Work request:
For the records shown below, return an exact copy that excludes the pictures.

Records from a collection:
Content starts
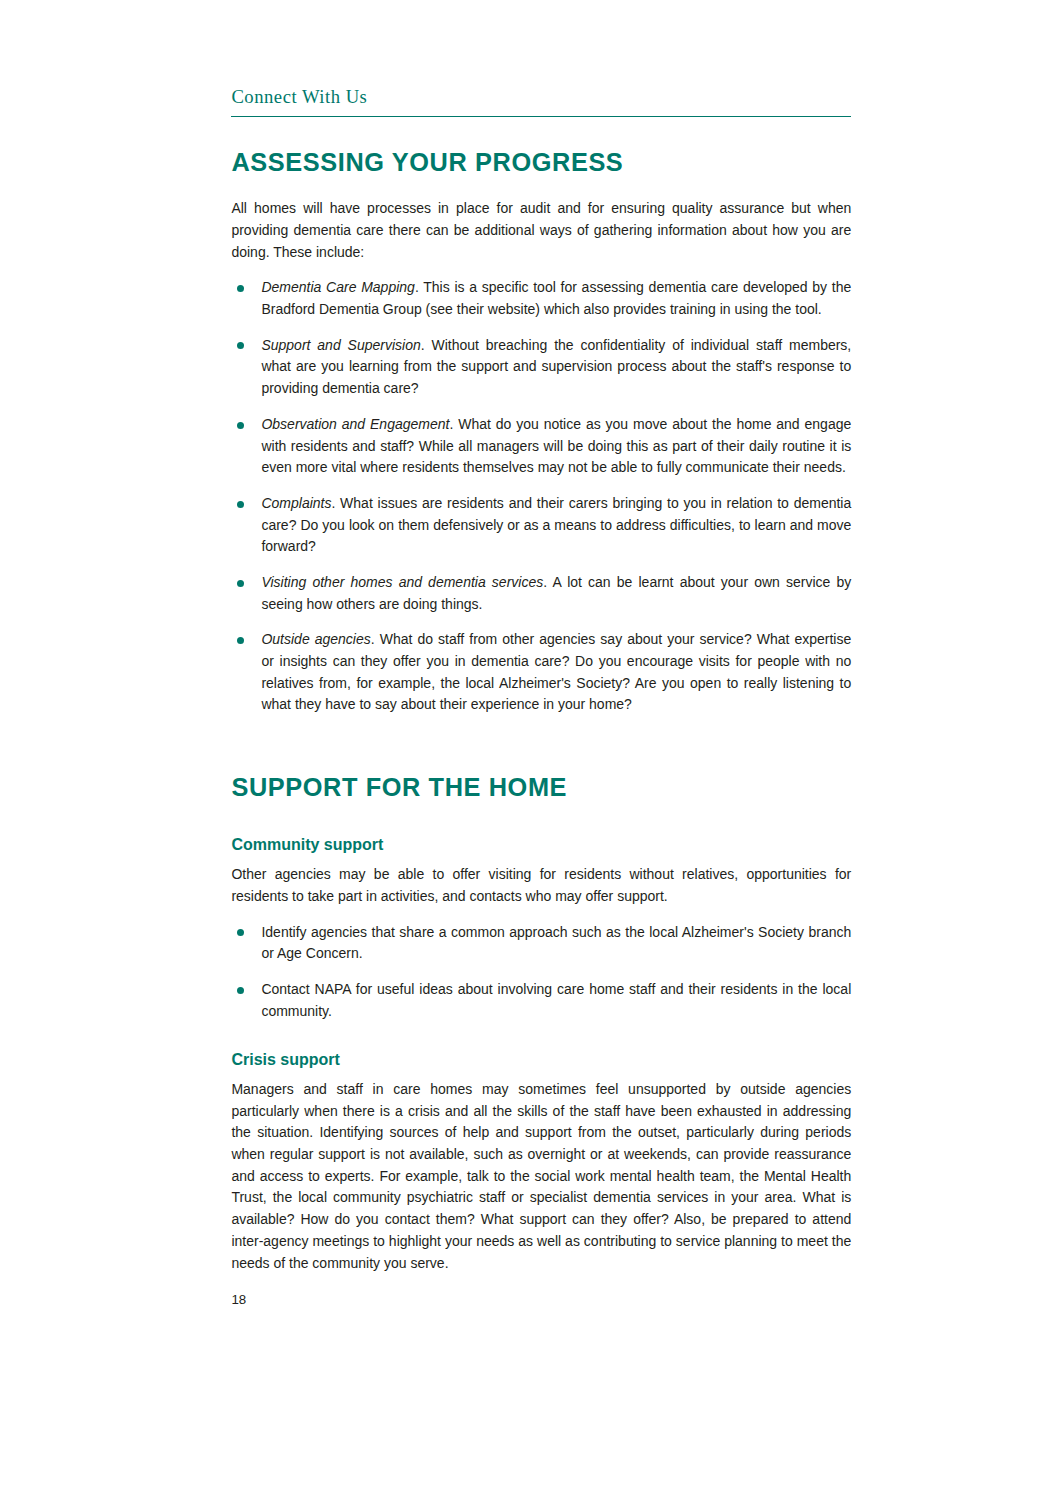Connect With Us
ASSESSING YOUR PROGRESS
All homes will have processes in place for audit and for ensuring quality assurance but when providing dementia care there can be additional ways of gathering information about how you are doing. These include:
Dementia Care Mapping. This is a specific tool for assessing dementia care developed by the Bradford Dementia Group (see their website) which also provides training in using the tool.
Support and Supervision. Without breaching the confidentiality of individual staff members, what are you learning from the support and supervision process about the staff's response to providing dementia care?
Observation and Engagement. What do you notice as you move about the home and engage with residents and staff? While all managers will be doing this as part of their daily routine it is even more vital where residents themselves may not be able to fully communicate their needs.
Complaints. What issues are residents and their carers bringing to you in relation to dementia care? Do you look on them defensively or as a means to address difficulties, to learn and move forward?
Visiting other homes and dementia services. A lot can be learnt about your own service by seeing how others are doing things.
Outside agencies. What do staff from other agencies say about your service? What expertise or insights can they offer you in dementia care? Do you encourage visits for people with no relatives from, for example, the local Alzheimer's Society? Are you open to really listening to what they have to say about their experience in your home?
SUPPORT FOR THE HOME
Community support
Other agencies may be able to offer visiting for residents without relatives, opportunities for residents to take part in activities, and contacts who may offer support.
Identify agencies that share a common approach such as the local Alzheimer's Society branch or Age Concern.
Contact NAPA for useful ideas about involving care home staff and their residents in the local community.
Crisis support
Managers and staff in care homes may sometimes feel unsupported by outside agencies particularly when there is a crisis and all the skills of the staff have been exhausted in addressing the situation. Identifying sources of help and support from the outset, particularly during periods when regular support is not available, such as overnight or at weekends, can provide reassurance and access to experts. For example, talk to the social work mental health team, the Mental Health Trust, the local community psychiatric staff or specialist dementia services in your area. What is available? How do you contact them? What support can they offer? Also, be prepared to attend inter-agency meetings to highlight your needs as well as contributing to service planning to meet the needs of the community you serve.
18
Content ends
Problem solution:
Connect With Us
ASSESSING YOUR PROGRESS
All homes will have processes in place for audit and for ensuring quality assurance but when providing dementia care there can be additional ways of gathering information about how you are doing. These include:
Dementia Care Mapping. This is a specific tool for assessing dementia care developed by the Bradford Dementia Group (see their website) which also provides training in using the tool.
Support and Supervision. Without breaching the confidentiality of individual staff members, what are you learning from the support and supervision process about the staff's response to providing dementia care?
Observation and Engagement. What do you notice as you move about the home and engage with residents and staff? While all managers will be doing this as part of their daily routine it is even more vital where residents themselves may not be able to fully communicate their needs.
Complaints. What issues are residents and their carers bringing to you in relation to dementia care? Do you look on them defensively or as a means to address difficulties, to learn and move forward?
Visiting other homes and dementia services. A lot can be learnt about your own service by seeing how others are doing things.
Outside agencies. What do staff from other agencies say about your service? What expertise or insights can they offer you in dementia care? Do you encourage visits for people with no relatives from, for example, the local Alzheimer's Society? Are you open to really listening to what they have to say about their experience in your home?
SUPPORT FOR THE HOME
Community support
Other agencies may be able to offer visiting for residents without relatives, opportunities for residents to take part in activities, and contacts who may offer support.
Identify agencies that share a common approach such as the local Alzheimer's Society branch or Age Concern.
Contact NAPA for useful ideas about involving care home staff and their residents in the local community.
Crisis support
Managers and staff in care homes may sometimes feel unsupported by outside agencies particularly when there is a crisis and all the skills of the staff have been exhausted in addressing the situation. Identifying sources of help and support from the outset, particularly during periods when regular support is not available, such as overnight or at weekends, can provide reassurance and access to experts. For example, talk to the social work mental health team, the Mental Health Trust, the local community psychiatric staff or specialist dementia services in your area. What is available? How do you contact them? What support can they offer? Also, be prepared to attend inter-agency meetings to highlight your needs as well as contributing to service planning to meet the needs of the community you serve.
18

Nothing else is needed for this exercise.